レイジはそのまま態勢を崩すかに見えたが―。
「おっと!!」
普通ならば、そこで態勢を崩すだろう。それをレイジは力に逆らうことなくそのまま縦に回転し立ち上がると態勢を整える。
まるで猿のような動きだ。どう言う運動神経をしているのだろう?
レイジは態勢を直すとそのまま正面から斬りこんで来る。
自分はその剣をそのまま受け止めるのではなく、重心を崩さぬようにすり足で横に移動すると剣を回転し打ち弾く。
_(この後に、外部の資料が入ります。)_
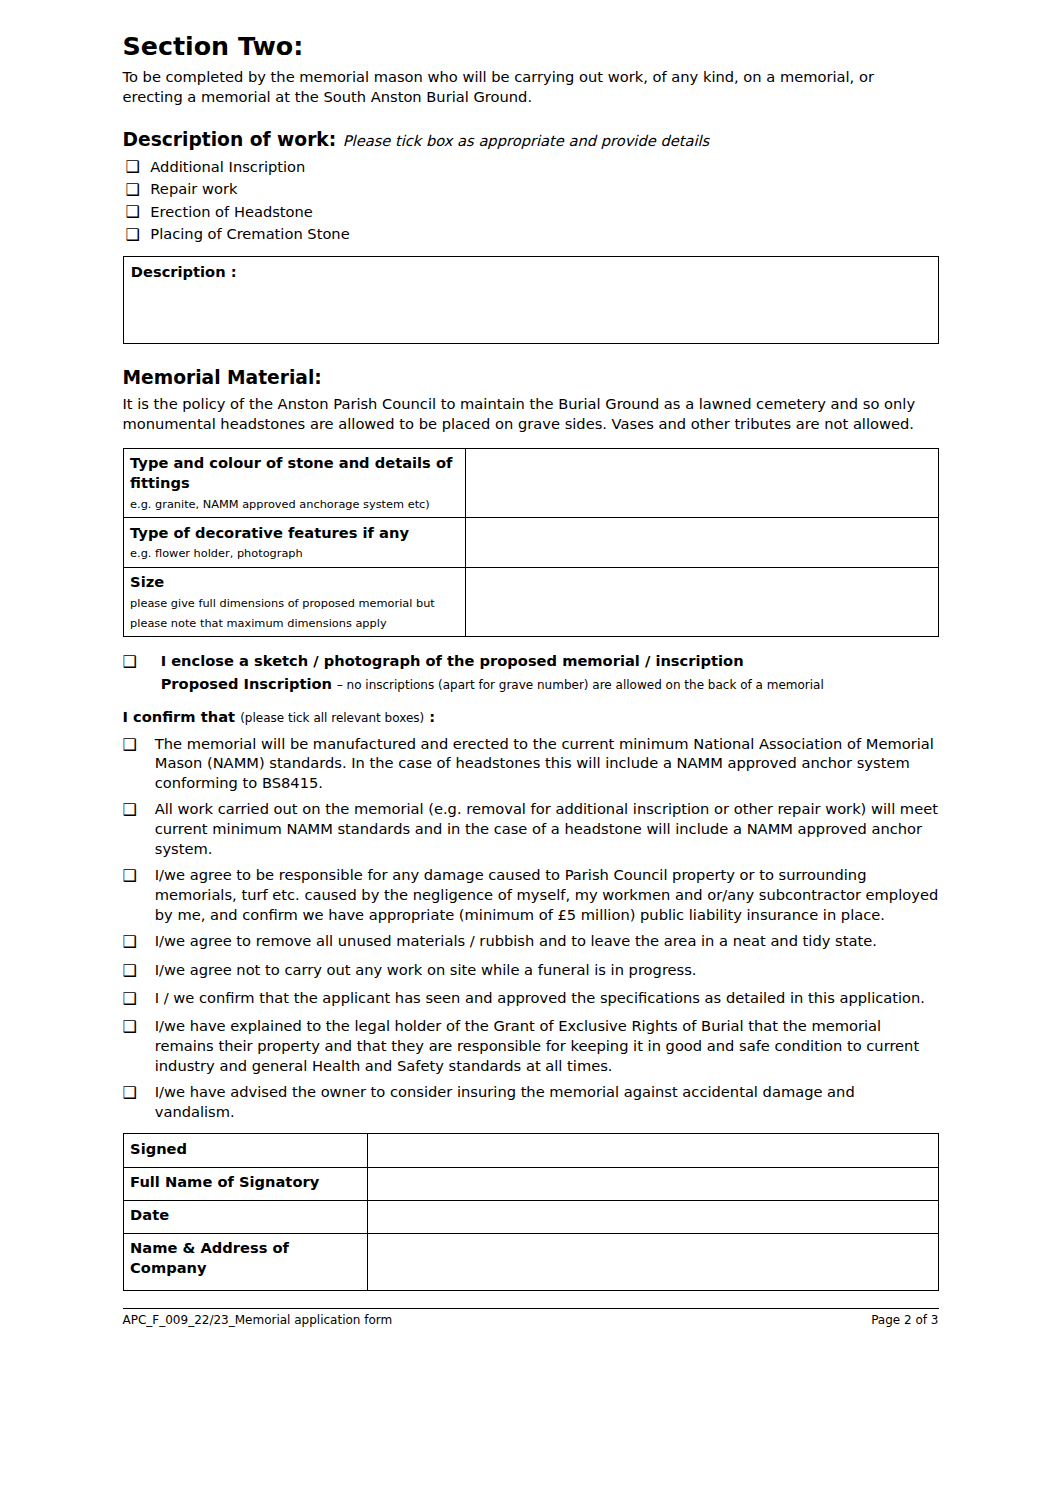Section Two:
To be completed by the memorial mason who will be carrying out work, of any kind, on a memorial, or erecting a memorial at the South Anston Burial Ground.
Description of work: Please tick box as appropriate and provide details
Additional Inscription
Repair work
Erection of Headstone
Placing of Cremation Stone
Description :
Memorial Material:
It is the policy of the Anston Parish Council to maintain the Burial Ground as a lawned cemetery and so only monumental headstones are allowed to be placed on grave sides. Vases and other tributes are not allowed.
| Type and colour of stone and details of fittings e.g. granite, NAMM approved anchorage system etc) | |
| Type of decorative features if any e.g. flower holder, photograph | |
| Size please give full dimensions of proposed memorial but please note that maximum dimensions apply | |
I enclose a sketch / photograph of the proposed memorial / inscription
Proposed Inscription – no inscriptions (apart for grave number) are allowed on the back of a memorial
I confirm that (please tick all relevant boxes) :
The memorial will be manufactured and erected to the current minimum National Association of Memorial Mason (NAMM) standards. In the case of headstones this will include a NAMM approved anchor system conforming to BS8415.
All work carried out on the memorial (e.g. removal for additional inscription or other repair work) will meet current minimum NAMM standards and in the case of a headstone will include a NAMM approved anchor system.
I/we agree to be responsible for any damage caused to Parish Council property or to surrounding memorials, turf etc. caused by the negligence of myself, my workmen and or/any subcontractor employed by me, and confirm we have appropriate (minimum of £5 million) public liability insurance in place.
I/we agree to remove all unused materials / rubbish and to leave the area in a neat and tidy state.
I/we agree not to carry out any work on site while a funeral is in progress.
I / we confirm that the applicant has seen and approved the specifications as detailed in this application.
I/we have explained to the legal holder of the Grant of Exclusive Rights of Burial that the memorial remains their property and that they are responsible for keeping it in good and safe condition to current industry and general Health and Safety standards at all times.
I/we have advised the owner to consider insuring the memorial against accidental damage and vandalism.
| Signed | |
| Full Name of Signatory | |
| Date | |
| Name & Address of Company | |
APC_F_009_22/23_Memorial application form Page 2 of 3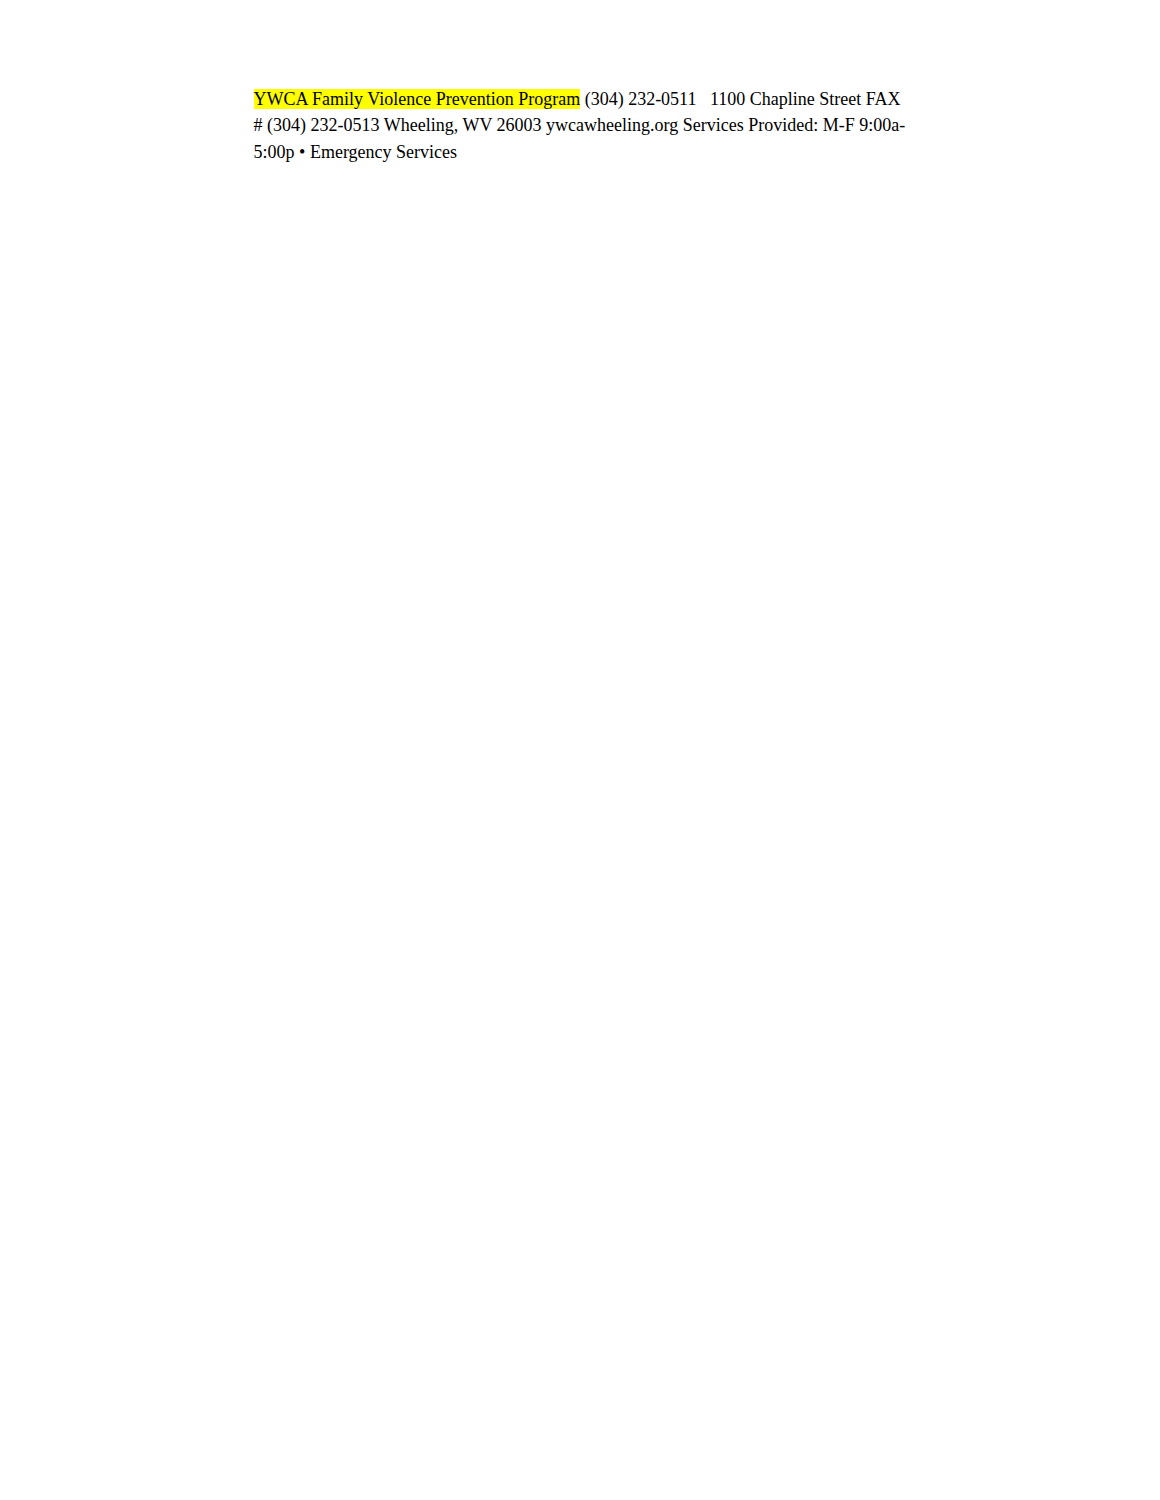YWCA Family Violence Prevention Program (304) 232-0511 1100 Chapline Street FAX # (304) 232-0513 Wheeling, WV 26003 ywcawheeling.org Services Provided: M-F 9:00a-5:00p • Emergency Services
この地面を滑るような動きは長い練習の末に最近ようやく習得したものだ。
レイジは態勢を崩されそうになるが横に回転し態勢を立て直す。
そのまま再び剣を合わせる。
剣を合わせるたびにさらに頭の中が真っ白になっていく。
剣戟の音が高く響く。
「くっ!!」
そして、何度目かのレイジの攻撃。
ちょっと焦ったような声とともに繰り出さるそれは雑な一撃だった。
その攻撃をぎりぎりで躱しながら、そのまま剣を振るう。
何かを斬り裂く感触が手に伝わって来る。
時が止まったような感覚。
自分の振った剣は右肩から斜めにレイジの体を斬り裂いていた。
体を二つに切断することは出来なかったがそれでも致命傷だろう。
傷から血が噴き出す。
「えっ……」
レイジは自分の胸を見て信じられないと言う顔をする。
そして、ゆっくりと仰向けに倒れる。
「レイジ君!!」
「レイ君!!!」
「レイジ先輩!!」
「レイジさん!!」
「レイジ君!!!」
悲鳴が5つ上がる。
彼女達が動く。
殺気を感じあわてて後ろに下がる。
その瞬間、自分が立っていた場所に炎の塊がぶつかる。
いつの間にか前に巨大な炎の巨人が立っている。
その傍らには佐々木理乃が立っている。
「行け、炎の王!」
彼女が叫ぶと、炎の巨人が攻撃してくる。
やばいと思った自分は剣を持たない左手を前に出す。
「黒炎よ!」
自分の手から黒い炎が出て炎の巨人の攻撃を防ぐ。
この戦いの前に覚えたばかりの魔法である。
「レイ君! 癒しの風よ、彼の者の傷を癒したまへ」
吉野沙穂子が倒れたレイジの傍へと駆け寄る。
「みんな! レイジ君の側に集まって!」
水王寺千雪の慌てた声に少女達はレイジの側に集まる。
「転移!!」
その掛け声とともに炎の巨人の攻撃が止まる。
前を見るとそこには誰もいなかった。
「勝ったのか……」
呟くと、体が震える。
そのまま自分は地面に膝を突く。